US Has 'No Evidence' of Alien Technology Flying in Skies, Top Space Researcher Says
A top space researcher claims the U.S. has “no evidence” of alien technology in the skies, downplaying widespread speculation of the existence of hovering, extraterrestrial machinery.
(Photo : Hubble Space Telescope/Nasa via Getty Images)

A top space researcher claims the U.S. has "no evidence" of alien technology in the skies, downplaying widespread speculation of the existence of hovering, extraterrestrial machinery.

"We don't have any evidence of any credible source that would indicate the presence of alien technology in our skies. And we never have," Bill Diamond, president and chief executive officer of the SETI Institute, an organization dedicated to researching intelligence in the universe, told Space.com. "The idea that the government is keeping something like this secret is just totally absurd. There's no motivation to do so."

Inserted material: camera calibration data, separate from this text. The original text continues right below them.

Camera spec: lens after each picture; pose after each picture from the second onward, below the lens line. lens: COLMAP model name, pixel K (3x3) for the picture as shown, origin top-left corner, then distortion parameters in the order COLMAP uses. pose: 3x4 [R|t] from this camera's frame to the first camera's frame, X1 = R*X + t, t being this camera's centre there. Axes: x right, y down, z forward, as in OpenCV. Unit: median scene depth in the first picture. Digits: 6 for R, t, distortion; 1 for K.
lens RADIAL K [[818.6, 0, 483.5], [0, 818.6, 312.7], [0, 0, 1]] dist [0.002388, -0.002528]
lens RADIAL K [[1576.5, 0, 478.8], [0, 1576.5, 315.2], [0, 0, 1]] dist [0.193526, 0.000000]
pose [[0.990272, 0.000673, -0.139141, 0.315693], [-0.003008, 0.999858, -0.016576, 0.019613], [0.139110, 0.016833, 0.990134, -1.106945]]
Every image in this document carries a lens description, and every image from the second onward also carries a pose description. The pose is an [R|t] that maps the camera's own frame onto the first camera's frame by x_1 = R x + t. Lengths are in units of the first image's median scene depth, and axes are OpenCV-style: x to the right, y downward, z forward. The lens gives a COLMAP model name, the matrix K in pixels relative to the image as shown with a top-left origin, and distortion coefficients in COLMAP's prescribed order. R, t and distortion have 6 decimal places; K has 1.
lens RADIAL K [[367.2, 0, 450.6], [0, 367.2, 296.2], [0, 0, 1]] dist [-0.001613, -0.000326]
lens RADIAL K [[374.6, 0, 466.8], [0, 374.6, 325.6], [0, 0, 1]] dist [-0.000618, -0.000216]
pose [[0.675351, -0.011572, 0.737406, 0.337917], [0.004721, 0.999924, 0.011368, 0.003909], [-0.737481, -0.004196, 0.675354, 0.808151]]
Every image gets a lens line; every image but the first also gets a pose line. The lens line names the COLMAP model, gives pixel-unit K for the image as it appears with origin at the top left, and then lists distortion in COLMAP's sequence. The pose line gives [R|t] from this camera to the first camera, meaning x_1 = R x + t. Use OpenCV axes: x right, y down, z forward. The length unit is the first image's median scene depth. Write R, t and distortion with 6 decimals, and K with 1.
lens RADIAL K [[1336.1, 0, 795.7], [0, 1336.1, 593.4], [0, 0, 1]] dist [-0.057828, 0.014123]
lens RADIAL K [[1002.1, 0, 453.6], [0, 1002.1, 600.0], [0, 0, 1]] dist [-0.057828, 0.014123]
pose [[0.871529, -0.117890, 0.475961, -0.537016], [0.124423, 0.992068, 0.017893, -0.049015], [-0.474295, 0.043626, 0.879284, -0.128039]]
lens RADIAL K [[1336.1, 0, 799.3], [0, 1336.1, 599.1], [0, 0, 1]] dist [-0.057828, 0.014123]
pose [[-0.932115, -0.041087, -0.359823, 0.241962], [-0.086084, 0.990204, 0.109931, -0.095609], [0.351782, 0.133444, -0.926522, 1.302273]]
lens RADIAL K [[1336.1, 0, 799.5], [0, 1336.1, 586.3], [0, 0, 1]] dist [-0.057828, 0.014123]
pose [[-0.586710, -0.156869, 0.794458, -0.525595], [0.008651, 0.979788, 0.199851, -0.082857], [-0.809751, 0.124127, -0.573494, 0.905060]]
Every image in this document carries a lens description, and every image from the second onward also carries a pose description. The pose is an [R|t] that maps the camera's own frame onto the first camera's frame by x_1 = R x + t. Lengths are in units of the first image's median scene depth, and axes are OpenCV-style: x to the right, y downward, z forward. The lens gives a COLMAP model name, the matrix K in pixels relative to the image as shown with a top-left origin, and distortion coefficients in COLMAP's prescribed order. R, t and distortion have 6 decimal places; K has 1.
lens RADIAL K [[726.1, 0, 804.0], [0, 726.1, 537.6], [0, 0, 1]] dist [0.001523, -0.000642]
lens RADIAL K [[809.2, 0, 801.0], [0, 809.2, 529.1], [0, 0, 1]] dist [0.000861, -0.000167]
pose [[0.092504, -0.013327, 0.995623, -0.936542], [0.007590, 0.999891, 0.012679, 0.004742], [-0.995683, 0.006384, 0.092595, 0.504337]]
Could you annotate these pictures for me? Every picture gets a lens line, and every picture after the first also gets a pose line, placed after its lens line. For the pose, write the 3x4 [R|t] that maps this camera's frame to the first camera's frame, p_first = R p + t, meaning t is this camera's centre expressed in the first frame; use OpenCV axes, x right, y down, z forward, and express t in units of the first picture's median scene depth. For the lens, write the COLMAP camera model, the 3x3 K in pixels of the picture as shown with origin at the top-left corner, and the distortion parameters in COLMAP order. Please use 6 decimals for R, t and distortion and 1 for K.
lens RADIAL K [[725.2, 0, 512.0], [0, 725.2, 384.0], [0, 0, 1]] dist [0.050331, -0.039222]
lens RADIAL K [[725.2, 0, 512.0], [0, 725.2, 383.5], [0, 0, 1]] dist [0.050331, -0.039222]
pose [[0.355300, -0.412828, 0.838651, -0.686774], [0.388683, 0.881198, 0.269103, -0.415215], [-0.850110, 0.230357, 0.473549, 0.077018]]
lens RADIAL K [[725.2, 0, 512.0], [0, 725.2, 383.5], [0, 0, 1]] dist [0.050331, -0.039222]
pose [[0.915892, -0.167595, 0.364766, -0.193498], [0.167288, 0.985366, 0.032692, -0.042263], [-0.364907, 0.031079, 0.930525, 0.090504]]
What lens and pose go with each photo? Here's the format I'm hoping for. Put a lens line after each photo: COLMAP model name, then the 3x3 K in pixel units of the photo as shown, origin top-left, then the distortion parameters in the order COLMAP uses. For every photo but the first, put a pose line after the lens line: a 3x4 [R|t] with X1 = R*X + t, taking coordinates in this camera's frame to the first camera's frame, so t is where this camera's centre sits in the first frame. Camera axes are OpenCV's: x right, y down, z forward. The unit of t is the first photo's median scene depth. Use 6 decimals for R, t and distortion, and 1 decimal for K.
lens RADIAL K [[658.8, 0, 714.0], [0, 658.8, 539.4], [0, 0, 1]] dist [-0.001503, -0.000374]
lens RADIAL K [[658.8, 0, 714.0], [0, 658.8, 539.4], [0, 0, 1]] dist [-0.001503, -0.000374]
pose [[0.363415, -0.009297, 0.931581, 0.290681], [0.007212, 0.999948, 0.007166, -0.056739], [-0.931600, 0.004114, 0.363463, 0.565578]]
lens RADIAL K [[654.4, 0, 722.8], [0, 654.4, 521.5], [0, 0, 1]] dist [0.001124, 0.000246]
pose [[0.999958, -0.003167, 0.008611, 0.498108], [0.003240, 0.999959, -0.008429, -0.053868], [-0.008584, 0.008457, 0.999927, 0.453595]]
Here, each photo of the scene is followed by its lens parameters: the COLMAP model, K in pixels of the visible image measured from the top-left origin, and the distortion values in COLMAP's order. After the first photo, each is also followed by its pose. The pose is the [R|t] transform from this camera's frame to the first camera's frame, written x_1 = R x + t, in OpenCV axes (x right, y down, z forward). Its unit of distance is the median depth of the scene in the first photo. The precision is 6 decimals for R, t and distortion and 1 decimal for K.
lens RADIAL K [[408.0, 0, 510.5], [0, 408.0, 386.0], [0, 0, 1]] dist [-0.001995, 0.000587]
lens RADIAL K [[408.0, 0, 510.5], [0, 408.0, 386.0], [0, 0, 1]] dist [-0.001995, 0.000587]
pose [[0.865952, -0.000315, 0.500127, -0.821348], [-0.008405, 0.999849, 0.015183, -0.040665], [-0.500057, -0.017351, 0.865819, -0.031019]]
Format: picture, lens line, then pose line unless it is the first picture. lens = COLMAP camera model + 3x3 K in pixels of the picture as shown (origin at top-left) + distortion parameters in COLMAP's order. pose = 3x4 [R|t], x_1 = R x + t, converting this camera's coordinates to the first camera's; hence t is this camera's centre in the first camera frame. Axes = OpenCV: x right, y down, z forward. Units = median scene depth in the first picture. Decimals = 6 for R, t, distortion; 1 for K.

While Diamond doesn't rule out the possibility of discovering alien technology in the future, he said, "we should equally not jump to the conclusion that UFOs are alien technology in the absence of any compelling evidence to that effect. And there is no compelling evidence," he said.

The fact that it would take the fastest spacecraft ever humanly built 80,000 years to travel to Earth from the nearest star, Alpha Centauri, is what leads Diamond to believe that "any civilization that has mastered the ability to traverse the incomprehensibly vast distances of interstellar space would have technology so far advanced from our own as to be beyond our comprehension."

"If such beings exist, they would likely send hardware here first and not biology, and they certainly wouldn't crash-land in our deserts," he joked.

"The farthest things we have sent into space are hardware. And that's logical," said Diamond, the outlet reported. "But if you did send beings and the most interesting thing you can do is draw circles in crops... come on!"

Diamond also pointed to a lack of government funding to research UFOs, which he suggested was "either the government being quite certain that there's nothing to these accidental observations – or – the government preferring that we not use available technology to closely watch our skies because of our own human technologies that are being developed – in secret."

He noted, "I think that's the most compelling bit of evidence against the idea that we've got visitors in our skies."